Свою любовь к Иисусу Христу отец вложил в моё сердце очень рано, и ощущение этой любви, а также любви отца к нам, всегда оставалось со мной, сознательно или бессознательно. Но регулярными посетителями церкви мои родители не были. Я думаю, что была мечтательным ребёнком, и отец был очень важен для меня. Поэтому его смерть стала для меня катастрофой, я мгновенно ощутила это. Я помню, что когда мать сказала нам с сестрой в конце 1944 года, в японском концлагере, что наш отец умер, моя первая мысль, мысль восьмилетней девочки, была: «Папа… Теперь у меня нет папы, это не для меня…». Я почувствовала при этом, что нечто внутри меня захлопнулось, как будто какая-то дверь закрылась на замок. Я передёрнула плечами, упрятала поглубже в себя эту правду и попробовала утешить маму словами: «Мама, не плачь, ведь папа теперь на небе?» Мама только слабо качнула головой. Моя сестрёнка всплакнула, но у меня не было слез, я не могла плакать. Всю свою жизнь я не могла плакать; я испытывала ужасную внутреннюю боль и печаль, в особенности, когда это была неудачная или внезапно оборвавшаяся связь или разочарование, моё внутреннее одиночество, но я никогда не могла плакать.
В дополнение к этому я несла в себе всю свою жизнь чувство «золушки», так же как и многие из моего поколения, «лагерные дети». «Золушка» проявляла себя в отсутствии чувства собственного достоинства; в чувстве того, что меня никто не будет безоговорочно защищать или поддерживать, стоять за меня до конца, как бы моя жизнь не повернулась, потому что у меня нет отца; в чувстве того, что я недостойна чего-то прекрасного или особого и поэтому, даже если это и будет мне дано, я это не удержу: отсюда склонность обращаться с этим небрежно и не сражаться за это. Истинное самоощущение «золушки»…
Отступив от повествования, скажу, что наше поколение «тотоков» – «последние из Могикан». Когда мы умрём, не будет уже никого, кто из своего опыта сможет рассказать о славных временах, о жизни в нашей прекрасной и любимой тогдашней родине, Ост-Индии.
В концлагере мы провели около трёх лет, с 1942 до конца 1945 года. Но перед этим мы ещё некоторое время оставались в горах, это было сразу после вторжения японцев.

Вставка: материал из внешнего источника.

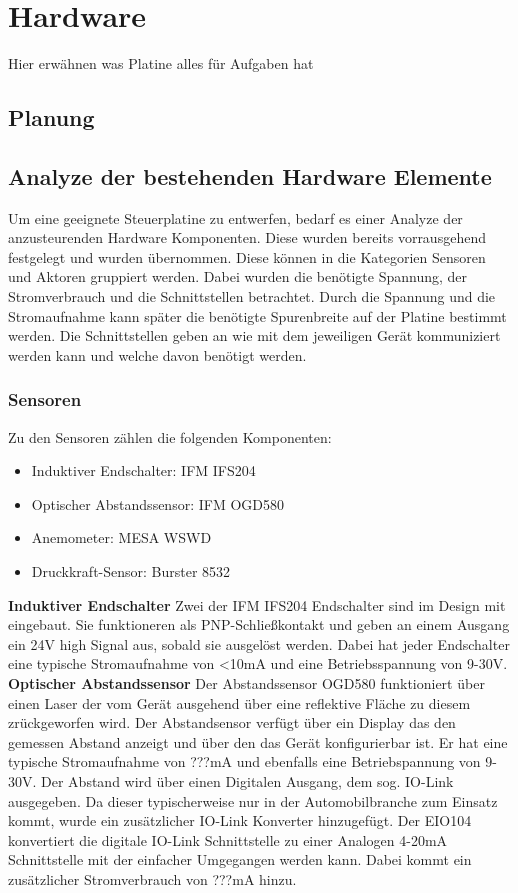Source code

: \section{Hardware}
Hier erwähnen was Platine alles für Aufgaben hat
\subsection{Planung}
\subsection{Analyze der bestehenden Hardware Elemente}
Um eine geeignete Steuerplatine zu entwerfen, bedarf es einer Analyze der anzusteurenden Hardware Komponenten. Diese wurden bereits vorrausgehend festgelegt und wurden übernommen. Diese können in die Kategorien Sensoren und Aktoren gruppiert werden. Dabei wurden die benötigte Spannung, der Stromverbrauch und die Schnittstellen betrachtet. Durch die Spannung und die Stromaufnahme kann später die benötigte Spurenbreite auf der Platine bestimmt werden. Die Schnittstellen geben an wie mit dem jeweiligen Gerät kommuniziert werden kann und welche davon benötigt werden.\\

\subsubsection{Sensoren}
Zu den Sensoren zählen die folgenden Komponenten:
\begin{itemize}
	\item Induktiver Endschalter: IFM IFS204
	\item Optischer Abstandssensor: IFM OGD580
	\item Anemometer: MESA WSWD
	\item Druckkraft-Sensor: Burster 8532
\end{itemize}

\noindent\textbf{Induktiver Endschalter}\newline
Zwei der IFM IFS204 Endschalter sind im Design mit eingebaut. Sie funktioneren als PNP-Schließkontakt und geben an einem Ausgang ein 24V high Signal aus, sobald sie ausgelöst werden. Dabei hat jeder Endschalter eine typische Stromaufnahme von <10mA und eine Betriebsspannung von 9-30V.\\

\noindent\textbf{Optischer Abstandssensor}\newline
Der Abstandssensor OGD580 funktioniert über einen Laser der vom Gerät ausgehend über eine reflektive Fläche zu diesem zrückgeworfen wird. Der Abstandsensor verfügt über ein Display das den gemessen Abstand anzeigt und über den das Gerät konfigurierbar ist. Er hat eine typische Stromaufnahme von ???mA und ebenfalls eine Betriebspannung von 9-30V. Der Abstand wird über einen Digitalen Ausgang, dem sog. IO-Link ausgegeben. Da dieser typischerweise nur in der Automobilbranche zum Einsatz kommt, wurde ein zusätzlicher IO-Link Konverter hinzugefügt. Der EIO104 konvertiert die digitale IO-Link Schnittstelle zu einer Analogen 4-20mA Schnittstelle mit der einfacher Umgegangen werden kann. Dabei kommt ein zusätzlicher Stromverbrauch von ???mA hinzu.\\

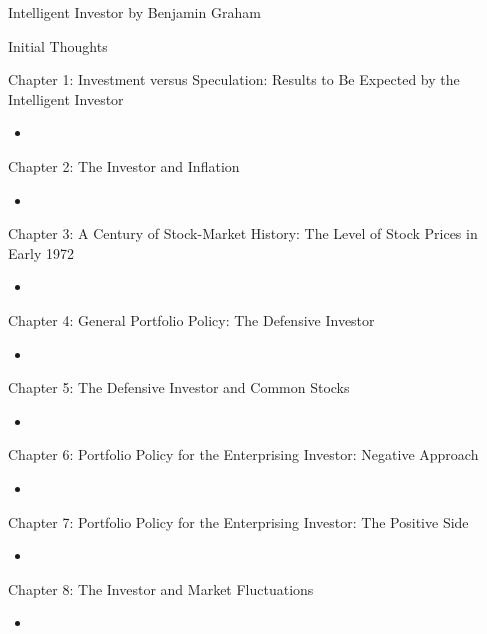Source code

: \documentclass{article}
\begin{document}
\Huge Intelligent Investor by Benjamin Graham

\hrulefill

\Large Initial Thoughts

\large
\begin{quotation}

\end{quotation}

\hrulefill

\Large Chapter 1: Investment versus Speculation: Results to Be Expected by the Intelligent Investor
\begin{itemize}
	\item
\end{itemize}

\Large Chapter 2: The Investor and Inflation
\begin{itemize}
	\item
\end{itemize}

\Large Chapter 3: A Century of Stock-Market History: The Level of Stock Prices in Early 1972
\begin{itemize}
	\item
\end{itemize}

\Large Chapter 4: General Portfolio Policy: The Defensive Investor
\begin{itemize}
	\item
\end{itemize}

\Large Chapter 5: The Defensive Investor and Common Stocks
\begin{itemize}
	\item
\end{itemize}

\Large Chapter 6: Portfolio Policy for the Enterprising Investor: Negative Approach
\begin{itemize}
	\item
\end{itemize}

\Large Chapter 7: Portfolio Policy for the Enterprising Investor: The Positive Side
\begin{itemize}
	\item
\end{itemize}

\Large Chapter 8: The Investor and Market Fluctuations
\begin{itemize}
	\item
\end{itemize}
\end{document}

Моего отца отправили на фронт, и мы жили втроём: мать, сестра и я, в доме на склоне горы Срондол над Семарангом. Большинство европейцев к тому времени уже уехали кто куда; как мы попали в этот дом, я уже не помню, я была ещё слишком мала. Каждый день матери приходилось лицезреть кошмар, творящийся внизу, у подножия горы, где туземцы грабили и убивали в своих же деревнях. Эти несчастные люди после высадки японцев совсем обезумели и впали в «амок», особый тип разрушительного одержания, присущий индонезийцам. Люди в амоке убивали всех, кто попадался им на пути, разрушали, грабили, жгли все вокруг и непрерывно кричали, дни и ночи напролёт. Позже мать рассказывала нам, как она, слыша этот рёв людей, впавших в бешенство, и глядя на горящие дома, думала в смертельном страхе: «Если они поднимутся немного выше в горы, с нами все кончено». Тут, к её великому счастью, неожиданно у дверей появился кто-то из губернаторских чиновников. Собрав немного вещей на тележку, мы, в его сопровождении, добрались до Ламперсари, концлагеря, устроенного японцами для женщин и детей. Мы вошли в ворота. По обочинам дороги стояло множество людей, и моя мать впоследствии удивлялась, что я вдруг показала пальцем на одну бросающуюся в глаза женщину, в фиолетовом платье, с длинными, чёрными, как воронье крыло, волосами с чёлкой, и сказала: «Посмотри мама, какая странная дама!» Случай распорядился так, что эта американка, тётя Рода, стала её лучшей подругой, и мать всегда говорила, что без её поддержки она бы никак не выжила в лагере.